▶ [Exercices à réaliser]:
(1) Relevez tous les noms que le texte sur le matriarcat primitif attribue, selon les régions, au dieu mâle qui détrône les anciennes déesses.
(2) Poursuivez le texte sur le matriarcat primitif à partir de sa dernière phrase.

▶ [Texte]:
•••••

Un matriarcat primitif ?
Pourrait-on alors envisager un système matriarcal, un paradis originaire que le patriarcat aurait détruit et colonisé par son despotisme autoritaire ?
En 1861, Johann Jacob Bachofen, juriste, philologue et sociologue suisse, publie « Le Droit Maternel, recherche sur la gynécocratie de l'Antiquité dans sa nature religieuse et juridique », dans lequel il infère tout un système de « droit maternel » préhistorique, antérieur au stade patriarcal, à partir des réminiscences de ce matriarcat primitif dans les mythes australiens et les légendes indo-européennes. Par exemple, à travers l’interprétation du mythe de l’Orestie, Bachofen voit la narration du remplacement de la filiation matrilinéaire à la filiation patrilinéaire chez les Grecs. Pour Bachofen, la toute première organisation sociale avait été marquée par la « communauté des femmes ». Dans cette société où les hommes jouissaient d’un accès sexuel libre, la paternité était inconnue. Il évoque ainsi une domination du principe féminin dans la religion des premières sociétés humaines, au sein desquelles la « Grande Déesse » est l’incarnation de la vie et de la prospérité.
« Qu’on la nommât, suivant les lieux, Astarté, Innin, Istar, Isis, Asherah, Hathor ou encore Nana, Nut ou Ishara, partout la Grande Déesse, toute-puissante, immortelle et immuable était vénérée comme l’Ancêtre Divine, source de toute vie » (Olivia Gazalé).
L’archéologue et historienne Marija Gimbutas revendique de son côté une « archémythologie » lui permettant de postuler l’existence d’une civilisation pré-indo-européenne, agraire, pacifique, mettant les biens en commun, déployant un modèle équilibré de répartition des pouvoirs entre hommes et femmes. Ces sociétés « gylaniques » articulées autour du culte d’une déesse mère auraient finalement été supplantées par des cultures « androcratiques », du fait de la migration guerrière de tribus patriarcales autour de 3500 avant notre ère.
Dès lors, « après des dizaines de millénaires marqués par des rapports de sexe relativement équilibrés et l’adoration de divinités féminines ou bisexuées, le monde va peu à peu basculer dans une nouvelle ère, absolument et radicalement androcentrée, durant laquelle la femme va perdre l’essentiel de ses pouvoir, son prestige magique et religieux, ainsi que sa dignité ». En parallèle de cette virilisation sociale, « les anciennes déesses sont détrônées par un dieu mâle, guerrier, tout-puissant et jaloux de sa supériorité – nommé, suivant les régions, Zeus, Jupiter, Brahmâ, Yahvé ou Amon-Rê, - qui s’impose comme père de l’humanité » (Olivia Gazalé).

•••••

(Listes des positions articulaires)

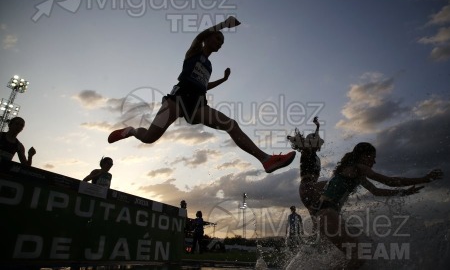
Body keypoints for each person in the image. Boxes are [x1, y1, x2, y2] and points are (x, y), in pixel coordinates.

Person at [108, 16, 295, 173]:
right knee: (149, 137)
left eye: (222, 43)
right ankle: (130, 131)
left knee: (231, 124)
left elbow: (203, 86)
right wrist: (224, 24)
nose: (219, 44)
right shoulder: (194, 52)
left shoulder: (209, 65)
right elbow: (199, 36)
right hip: (177, 99)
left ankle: (266, 160)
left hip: (197, 105)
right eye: (217, 40)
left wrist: (224, 80)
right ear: (208, 38)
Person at [315, 142, 443, 269]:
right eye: (372, 157)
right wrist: (424, 179)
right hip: (327, 215)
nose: (374, 162)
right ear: (363, 156)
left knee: (367, 246)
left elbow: (377, 191)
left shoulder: (355, 173)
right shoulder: (357, 167)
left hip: (327, 216)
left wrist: (403, 192)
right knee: (359, 254)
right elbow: (389, 181)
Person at [287, 117, 326, 216]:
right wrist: (295, 139)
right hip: (308, 187)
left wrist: (317, 126)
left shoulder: (313, 154)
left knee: (318, 218)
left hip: (309, 188)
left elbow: (313, 138)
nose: (319, 145)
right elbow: (306, 144)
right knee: (331, 184)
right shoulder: (307, 152)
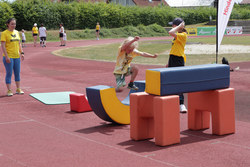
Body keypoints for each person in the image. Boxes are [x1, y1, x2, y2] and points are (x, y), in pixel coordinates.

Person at [167, 18, 188, 113]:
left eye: (174, 25)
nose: (172, 26)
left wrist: (179, 27)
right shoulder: (177, 36)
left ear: (179, 26)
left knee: (179, 81)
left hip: (178, 59)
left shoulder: (183, 35)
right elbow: (174, 49)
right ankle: (172, 102)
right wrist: (169, 62)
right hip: (173, 59)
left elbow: (170, 32)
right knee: (171, 81)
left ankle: (181, 104)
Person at [1, 18, 25, 96]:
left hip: (16, 56)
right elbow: (3, 46)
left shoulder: (17, 32)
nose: (13, 25)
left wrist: (22, 52)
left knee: (17, 73)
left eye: (14, 24)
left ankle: (18, 89)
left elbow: (19, 44)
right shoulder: (4, 33)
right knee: (9, 73)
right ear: (8, 24)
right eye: (12, 24)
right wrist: (7, 56)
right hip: (8, 57)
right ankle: (9, 90)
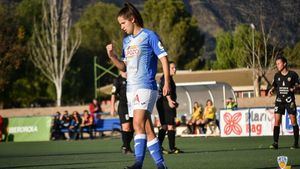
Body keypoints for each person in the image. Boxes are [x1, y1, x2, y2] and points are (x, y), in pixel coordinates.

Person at [106, 2, 170, 169]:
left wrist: (167, 81)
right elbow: (123, 67)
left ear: (132, 19)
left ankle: (138, 164)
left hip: (146, 86)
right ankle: (161, 166)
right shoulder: (126, 41)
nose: (121, 27)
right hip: (131, 89)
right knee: (147, 129)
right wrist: (112, 56)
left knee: (137, 125)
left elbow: (163, 58)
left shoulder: (149, 36)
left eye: (123, 23)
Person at [268, 56, 299, 149]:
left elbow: (298, 85)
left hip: (289, 101)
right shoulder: (277, 75)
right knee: (277, 121)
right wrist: (271, 90)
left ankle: (296, 143)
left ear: (284, 63)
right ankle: (275, 143)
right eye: (276, 64)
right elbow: (274, 86)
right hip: (279, 101)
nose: (277, 65)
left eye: (279, 63)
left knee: (293, 121)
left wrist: (294, 88)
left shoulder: (293, 74)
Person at [156, 61, 183, 154]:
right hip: (164, 103)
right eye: (172, 68)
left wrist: (174, 102)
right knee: (170, 126)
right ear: (166, 69)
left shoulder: (169, 78)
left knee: (165, 126)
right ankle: (172, 148)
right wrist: (169, 101)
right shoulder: (166, 78)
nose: (175, 69)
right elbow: (165, 91)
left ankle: (158, 147)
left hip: (164, 103)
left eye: (175, 68)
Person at [111, 70, 134, 154]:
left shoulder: (132, 78)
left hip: (133, 106)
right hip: (123, 106)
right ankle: (126, 147)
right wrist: (112, 107)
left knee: (133, 128)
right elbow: (113, 94)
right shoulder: (117, 80)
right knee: (126, 127)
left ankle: (126, 145)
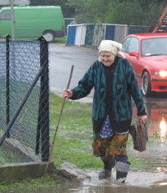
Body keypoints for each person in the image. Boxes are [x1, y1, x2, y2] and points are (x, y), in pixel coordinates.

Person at [62, 40, 148, 183]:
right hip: (101, 116)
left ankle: (121, 180)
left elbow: (135, 90)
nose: (105, 59)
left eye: (108, 56)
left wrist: (142, 111)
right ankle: (107, 167)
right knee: (102, 148)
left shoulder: (125, 66)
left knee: (119, 149)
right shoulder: (96, 67)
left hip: (121, 116)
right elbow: (84, 86)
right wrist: (72, 93)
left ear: (114, 54)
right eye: (103, 56)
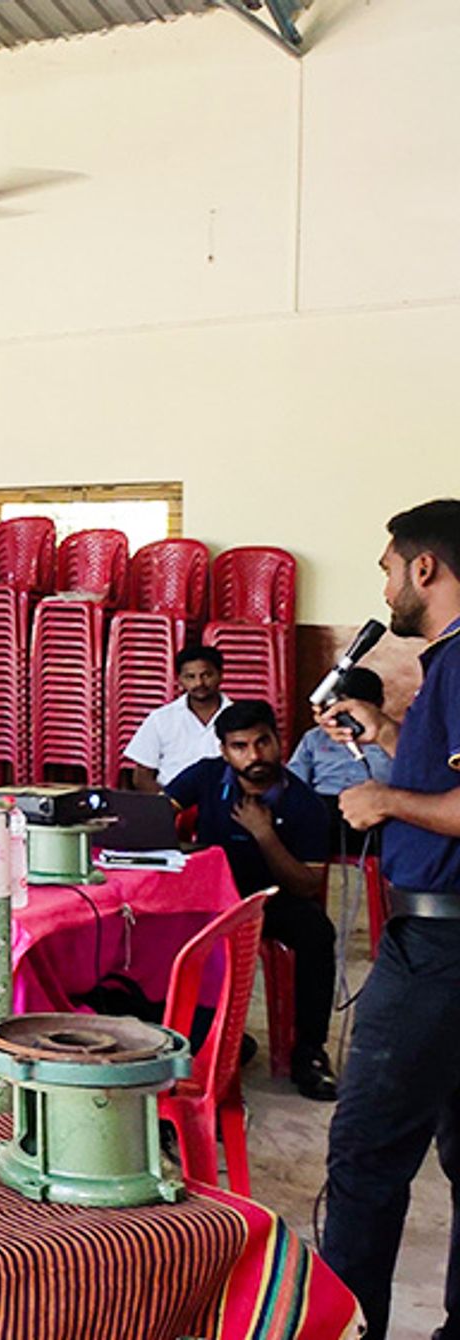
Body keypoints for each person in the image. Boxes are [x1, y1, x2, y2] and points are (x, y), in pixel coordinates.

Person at [315, 500, 460, 1336]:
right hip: (446, 936)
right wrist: (386, 728)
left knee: (367, 1151)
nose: (385, 585)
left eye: (386, 568)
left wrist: (381, 798)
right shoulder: (446, 665)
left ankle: (341, 1325)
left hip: (440, 945)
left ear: (425, 568)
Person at [165, 700, 336, 1100]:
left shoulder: (305, 804)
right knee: (154, 929)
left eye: (263, 742)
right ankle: (205, 1037)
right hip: (211, 900)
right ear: (224, 751)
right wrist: (182, 847)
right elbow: (158, 812)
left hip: (272, 902)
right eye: (240, 746)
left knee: (316, 933)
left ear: (279, 742)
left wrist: (265, 836)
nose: (255, 755)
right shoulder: (207, 777)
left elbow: (308, 885)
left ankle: (309, 1051)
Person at [289, 667, 395, 825]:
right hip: (324, 810)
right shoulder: (315, 738)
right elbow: (294, 783)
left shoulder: (393, 739)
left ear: (378, 706)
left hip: (375, 813)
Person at [125, 645, 232, 791]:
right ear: (179, 679)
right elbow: (141, 776)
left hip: (222, 801)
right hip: (171, 802)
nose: (199, 683)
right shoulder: (160, 719)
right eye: (190, 677)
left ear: (220, 675)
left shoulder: (238, 717)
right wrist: (168, 804)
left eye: (206, 675)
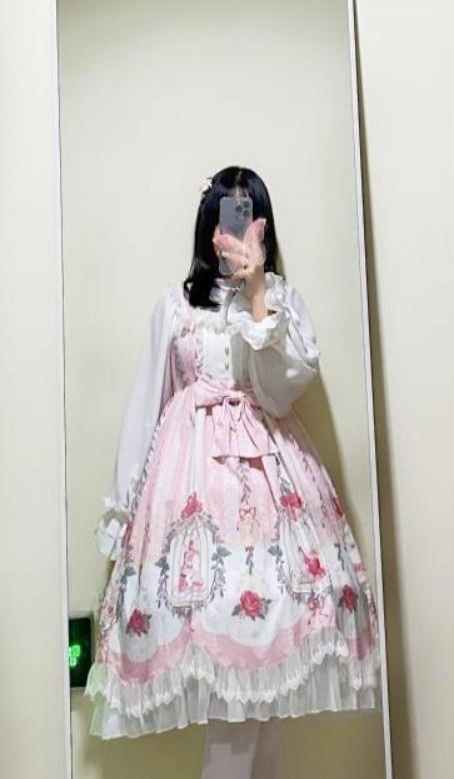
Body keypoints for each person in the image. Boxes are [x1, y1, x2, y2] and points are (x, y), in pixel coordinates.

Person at [84, 166, 381, 776]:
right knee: (228, 686)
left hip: (271, 492)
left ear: (263, 227)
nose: (235, 228)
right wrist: (121, 513)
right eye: (226, 213)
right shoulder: (176, 305)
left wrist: (258, 296)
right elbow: (146, 405)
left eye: (248, 214)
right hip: (192, 496)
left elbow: (279, 392)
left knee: (264, 694)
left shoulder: (281, 304)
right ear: (209, 223)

•••••

▶ [Résultats de l'exercice]:
(1) Zeus, Jupiter, Brahmâ, Yahvé, Amon-Rê

(2)
Cependant, le sexe des divinités n’est pas particulièrement significatif de la place des sexes dans une organisation sociale…Ainsi, voilà par exemple le commentaire que peut faire H. Whitehouse concernant cette « religion matriarcale primitive » : « en fait, le culte de la Déesse n’est pas une religion du Néolithique, mais de la fin du XXème siècle, née d’un désir compréhensible d’une spiritualité différente de celle des religions patriarcales dominantes ».
Néanmoins, plus récemment, la philosophe féministe Heide Goettner-Abendroth fait également l’hypothèse d’un matriarcat primitif, système matrilocal et matrilinéaire au sein duquel les femmes auraient détenu le pouvoir sacré avec un héritage transmis de mères à filles. La paternité aurait davantage été sociale que « génétique », avec une polyandrie sexuelle et une incertitude concernant la filiation, ce qui aurait contribué à diminuer la coercition sexuelle. Ces « matriarchies » auraient été des « sociétés horizontales non hiérarchiques », « égalitaires et pacifiques », avec une propriété collective. Mais un tel tableau idyllique n’est-il pas une forme de projection de nos propres utopies ? Une société communautaire, écologique, redistributive, ayant limité les contraintes sociales à ce qui est utile pour vivre ensemble, sans institutions coercitives opposant les individus et les sexes…
« Que le partage des sexes ait été plus équitable, que les femmes aient joui de prérogatives importantes, voire, dans certains domaines, égales à celles de leurs congénères masculins, c’est tout à fait probable, comme cela a été observé chez les Khashi de l’Inde, les Minangkabau de Sumatra, les Na de Chine, les Ngada de l’île de Florès (Indonésie) ou les Iroquois – tribu matrilinéaire et matrilocal dans laquelle les femmes possèdent la terre, organisent le travail agricole et disposent d’un droit de veto sur les décisions masculines. Mais de là à en conclure qu’elles aient un jour réellement dominé les mâles, il s’agit sans doute d’une extrapolation abusive » (Olivia Gazalé).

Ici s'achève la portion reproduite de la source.